((

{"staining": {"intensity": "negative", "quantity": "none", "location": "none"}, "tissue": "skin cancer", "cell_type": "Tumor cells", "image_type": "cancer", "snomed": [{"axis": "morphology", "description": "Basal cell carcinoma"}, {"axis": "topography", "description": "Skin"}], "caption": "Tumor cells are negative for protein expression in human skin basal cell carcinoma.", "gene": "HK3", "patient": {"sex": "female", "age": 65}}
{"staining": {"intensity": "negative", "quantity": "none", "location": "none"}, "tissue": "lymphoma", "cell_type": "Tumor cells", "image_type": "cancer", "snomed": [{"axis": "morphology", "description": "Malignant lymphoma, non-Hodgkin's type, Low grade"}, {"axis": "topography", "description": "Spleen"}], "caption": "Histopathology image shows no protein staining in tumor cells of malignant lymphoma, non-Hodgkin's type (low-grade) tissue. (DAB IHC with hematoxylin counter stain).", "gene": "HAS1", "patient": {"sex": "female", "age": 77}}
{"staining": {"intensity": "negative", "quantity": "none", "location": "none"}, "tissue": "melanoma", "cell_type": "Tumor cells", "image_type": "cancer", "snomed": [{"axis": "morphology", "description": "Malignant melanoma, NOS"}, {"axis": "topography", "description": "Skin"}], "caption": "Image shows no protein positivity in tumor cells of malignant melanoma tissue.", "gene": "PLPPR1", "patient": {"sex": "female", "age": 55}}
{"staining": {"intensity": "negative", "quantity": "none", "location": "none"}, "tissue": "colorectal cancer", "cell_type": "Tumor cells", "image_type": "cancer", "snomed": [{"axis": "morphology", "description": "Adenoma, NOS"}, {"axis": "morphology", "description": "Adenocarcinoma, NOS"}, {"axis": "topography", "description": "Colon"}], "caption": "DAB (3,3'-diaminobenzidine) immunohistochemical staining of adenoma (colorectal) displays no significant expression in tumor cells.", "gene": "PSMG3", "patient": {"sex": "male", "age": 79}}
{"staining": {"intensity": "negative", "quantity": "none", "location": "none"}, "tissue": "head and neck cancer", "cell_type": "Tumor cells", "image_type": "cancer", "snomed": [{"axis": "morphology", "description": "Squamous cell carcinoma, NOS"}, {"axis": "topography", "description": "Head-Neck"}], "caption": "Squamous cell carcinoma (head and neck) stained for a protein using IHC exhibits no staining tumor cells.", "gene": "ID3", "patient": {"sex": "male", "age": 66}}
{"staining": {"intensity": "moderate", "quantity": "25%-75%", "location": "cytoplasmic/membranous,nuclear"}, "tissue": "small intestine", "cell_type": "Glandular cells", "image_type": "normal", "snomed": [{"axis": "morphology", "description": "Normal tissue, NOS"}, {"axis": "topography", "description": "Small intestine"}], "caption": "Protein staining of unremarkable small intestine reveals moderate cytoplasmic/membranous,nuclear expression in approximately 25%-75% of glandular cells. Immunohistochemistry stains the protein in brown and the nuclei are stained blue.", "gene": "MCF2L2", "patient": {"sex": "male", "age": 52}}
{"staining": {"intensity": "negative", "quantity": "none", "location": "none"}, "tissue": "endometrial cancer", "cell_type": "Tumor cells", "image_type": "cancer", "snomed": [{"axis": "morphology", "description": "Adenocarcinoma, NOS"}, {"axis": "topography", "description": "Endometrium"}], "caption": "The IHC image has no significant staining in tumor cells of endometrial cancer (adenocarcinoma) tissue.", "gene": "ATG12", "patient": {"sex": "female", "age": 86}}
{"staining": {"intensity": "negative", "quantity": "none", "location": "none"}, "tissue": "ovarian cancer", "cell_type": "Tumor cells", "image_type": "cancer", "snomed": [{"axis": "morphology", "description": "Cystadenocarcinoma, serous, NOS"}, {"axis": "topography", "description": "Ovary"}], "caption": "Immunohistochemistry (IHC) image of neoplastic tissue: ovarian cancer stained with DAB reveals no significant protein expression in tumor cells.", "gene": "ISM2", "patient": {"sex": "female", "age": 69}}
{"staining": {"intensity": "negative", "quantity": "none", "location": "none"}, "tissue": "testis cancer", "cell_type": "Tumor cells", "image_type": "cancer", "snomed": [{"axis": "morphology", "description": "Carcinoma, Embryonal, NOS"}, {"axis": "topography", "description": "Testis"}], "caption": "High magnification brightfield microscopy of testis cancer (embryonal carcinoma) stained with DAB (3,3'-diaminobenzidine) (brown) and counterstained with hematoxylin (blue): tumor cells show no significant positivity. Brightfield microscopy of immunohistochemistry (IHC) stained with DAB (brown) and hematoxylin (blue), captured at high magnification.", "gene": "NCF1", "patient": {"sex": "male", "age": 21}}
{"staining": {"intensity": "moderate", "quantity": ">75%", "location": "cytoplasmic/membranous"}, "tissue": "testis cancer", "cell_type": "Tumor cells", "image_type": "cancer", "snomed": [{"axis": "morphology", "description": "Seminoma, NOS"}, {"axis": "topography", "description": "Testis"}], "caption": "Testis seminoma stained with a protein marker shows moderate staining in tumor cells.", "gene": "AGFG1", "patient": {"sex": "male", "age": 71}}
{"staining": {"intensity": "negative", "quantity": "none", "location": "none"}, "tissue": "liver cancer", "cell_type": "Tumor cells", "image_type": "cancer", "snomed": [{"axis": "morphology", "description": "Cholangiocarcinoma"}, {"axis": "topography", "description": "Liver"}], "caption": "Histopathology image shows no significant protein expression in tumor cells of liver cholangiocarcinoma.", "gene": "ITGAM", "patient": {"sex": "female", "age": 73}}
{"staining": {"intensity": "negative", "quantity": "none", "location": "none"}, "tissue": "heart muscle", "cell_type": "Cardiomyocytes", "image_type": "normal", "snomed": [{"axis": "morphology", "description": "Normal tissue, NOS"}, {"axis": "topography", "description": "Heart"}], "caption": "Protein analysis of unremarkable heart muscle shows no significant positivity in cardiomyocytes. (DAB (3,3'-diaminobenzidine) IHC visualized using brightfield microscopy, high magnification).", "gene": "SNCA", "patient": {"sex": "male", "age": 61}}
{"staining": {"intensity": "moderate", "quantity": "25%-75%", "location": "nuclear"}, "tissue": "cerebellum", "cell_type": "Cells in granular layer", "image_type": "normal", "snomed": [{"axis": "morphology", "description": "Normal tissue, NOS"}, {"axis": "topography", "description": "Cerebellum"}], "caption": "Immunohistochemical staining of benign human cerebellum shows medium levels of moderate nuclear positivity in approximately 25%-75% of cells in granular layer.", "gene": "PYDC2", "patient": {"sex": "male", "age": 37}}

))

Please retype all of the data above exactly as it appears.

{"staining": {"intensity": "negative", "quantity": "none", "location": "none"}, "tissue": "skin cancer", "cell_type": "Tumor cells", "image_type": "cancer", "snomed": [{"axis": "morphology", "description": "Basal cell carcinoma"}, {"axis": "topography", "description": "Skin"}], "caption": "Tumor cells are negative for protein expression in human skin basal cell carcinoma.", "gene": "HK3", "patient": {"sex": "female", "age": 65}}
{"staining": {"intensity": "negative", "quantity": "none", "location": "none"}, "tissue": "lymphoma", "cell_type": "Tumor cells", "image_type": "cancer", "snomed": [{"axis": "morphology", "description": "Malignant lymphoma, non-Hodgkin's type, Low grade"}, {"axis": "topography", "description": "Spleen"}], "caption": "Histopathology image shows no protein staining in tumor cells of malignant lymphoma, non-Hodgkin's type (low-grade) tissue. (DAB IHC with hematoxylin counter stain).", "gene": "HAS1", "patient": {"sex": "female", "age": 77}}
{"staining": {"intensity": "negative", "quantity": "none", "location": "none"}, "tissue": "melanoma", "cell_type": "Tumor cells", "image_type": "cancer", "snomed": [{"axis": "morphology", "description": "Malignant melanoma, NOS"}, {"axis": "topography", "description": "Skin"}], "caption": "Image shows no protein positivity in tumor cells of malignant melanoma tissue.", "gene": "PLPPR1", "patient": {"sex": "female", "age": 55}}
{"staining": {"intensity": "negative", "quantity": "none", "location": "none"}, "tissue": "colorectal cancer", "cell_type": "Tumor cells", "image_type": "cancer", "snomed": [{"axis": "morphology", "description": "Adenoma, NOS"}, {"axis": "morphology", "description": "Adenocarcinoma, NOS"}, {"axis": "topography", "description": "Colon"}], "caption": "DAB (3,3'-diaminobenzidine) immunohistochemical staining of adenoma (colorectal) displays no significant expression in tumor cells.", "gene": "PSMG3", "patient": {"sex": "male", "age": 79}}
{"staining": {"intensity": "negative", "quantity": "none", "location": "none"}, "tissue": "head and neck cancer", "cell_type": "Tumor cells", "image_type": "cancer", "snomed": [{"axis": "morphology", "description": "Squamous cell carcinoma, NOS"}, {"axis": "topography", "description": "Head-Neck"}], "caption": "Squamous cell carcinoma (head and neck) stained for a protein using IHC exhibits no staining tumor cells.", "gene": "ID3", "patient": {"sex": "male", "age": 66}}
{"staining": {"intensity": "moderate", "quantity": "25%-75%", "location": "cytoplasmic/membranous,nuclear"}, "tissue": "small intestine", "cell_type": "Glandular cells", "image_type": "normal", "snomed": [{"axis": "morphology", "description": "Normal tissue, NOS"}, {"axis": "topography", "description": "Small intestine"}], "caption": "Protein staining of unremarkable small intestine reveals moderate cytoplasmic/membranous,nuclear expression in approximately 25%-75% of glandular cells. Immunohistochemistry stains the protein in brown and the nuclei are stained blue.", "gene": "MCF2L2", "patient": {"sex": "male", "age": 52}}
{"staining": {"intensity": "negative", "quantity": "none", "location": "none"}, "tissue": "endometrial cancer", "cell_type": "Tumor cells", "image_type": "cancer", "snomed": [{"axis": "morphology", "description": "Adenocarcinoma, NOS"}, {"axis": "topography", "description": "Endometrium"}], "caption": "The IHC image has no significant staining in tumor cells of endometrial cancer (adenocarcinoma) tissue.", "gene": "ATG12", "patient": {"sex": "female", "age": 86}}
{"staining": {"intensity": "negative", "quantity": "none", "location": "none"}, "tissue": "ovarian cancer", "cell_type": "Tumor cells", "image_type": "cancer", "snomed": [{"axis": "morphology", "description": "Cystadenocarcinoma, serous, NOS"}, {"axis": "topography", "description": "Ovary"}], "caption": "Immunohistochemistry (IHC) image of neoplastic tissue: ovarian cancer stained with DAB reveals no significant protein expression in tumor cells.", "gene": "ISM2", "patient": {"sex": "female", "age": 69}}
{"staining": {"intensity": "negative", "quantity": "none", "location": "none"}, "tissue": "testis cancer", "cell_type": "Tumor cells", "image_type": "cancer", "snomed": [{"axis": "morphology", "description": "Carcinoma, Embryonal, NOS"}, {"axis": "topography", "description": "Testis"}], "caption": "High magnification brightfield microscopy of testis cancer (embryonal carcinoma) stained with DAB (3,3'-diaminobenzidine) (brown) and counterstained with hematoxylin (blue): tumor cells show no significant positivity. Brightfield microscopy of immunohistochemistry (IHC) stained with DAB (brown) and hematoxylin (blue), captured at high magnification.", "gene": "NCF1", "patient": {"sex": "male", "age": 21}}
{"staining": {"intensity": "moderate", "quantity": ">75%", "location": "cytoplasmic/membranous"}, "tissue": "testis cancer", "cell_type": "Tumor cells", "image_type": "cancer", "snomed": [{"axis": "morphology", "description": "Seminoma, NOS"}, {"axis": "topography", "description": "Testis"}], "caption": "Testis seminoma stained with a protein marker shows moderate staining in tumor cells.", "gene": "AGFG1", "patient": {"sex": "male", "age": 71}}
{"staining": {"intensity": "negative", "quantity": "none", "location": "none"}, "tissue": "liver cancer", "cell_type": "Tumor cells", "image_type": "cancer", "snomed": [{"axis": "morphology", "description": "Cholangiocarcinoma"}, {"axis": "topography", "description": "Liver"}], "caption": "Histopathology image shows no significant protein expression in tumor cells of liver cholangiocarcinoma.", "gene": "ITGAM", "patient": {"sex": "female", "age": 73}}
{"staining": {"intensity": "negative", "quantity": "none", "location": "none"}, "tissue": "heart muscle", "cell_type": "Cardiomyocytes", "image_type": "normal", "snomed": [{"axis": "morphology", "description": "Normal tissue, NOS"}, {"axis": "topography", "description": "Heart"}], "caption": "Protein analysis of unremarkable heart muscle shows no significant positivity in cardiomyocytes. (DAB (3,3'-diaminobenzidine) IHC visualized using brightfield microscopy, high magnification).", "gene": "SNCA", "patient": {"sex": "male", "age": 61}}
{"staining": {"intensity": "moderate", "quantity": "25%-75%", "location": "nuclear"}, "tissue": "cerebellum", "cell_type": "Cells in granular layer", "image_type": "normal", "snomed": [{"axis": "morphology", "description": "Normal tissue, NOS"}, {"axis": "topography", "description": "Cerebellum"}], "caption": "Immunohistochemical staining of benign human cerebellum shows medium levels of moderate nuclear positivity in approximately 25%-75% of cells in granular layer.", "gene": "PYDC2", "patient": {"sex": "male", "age": 37}}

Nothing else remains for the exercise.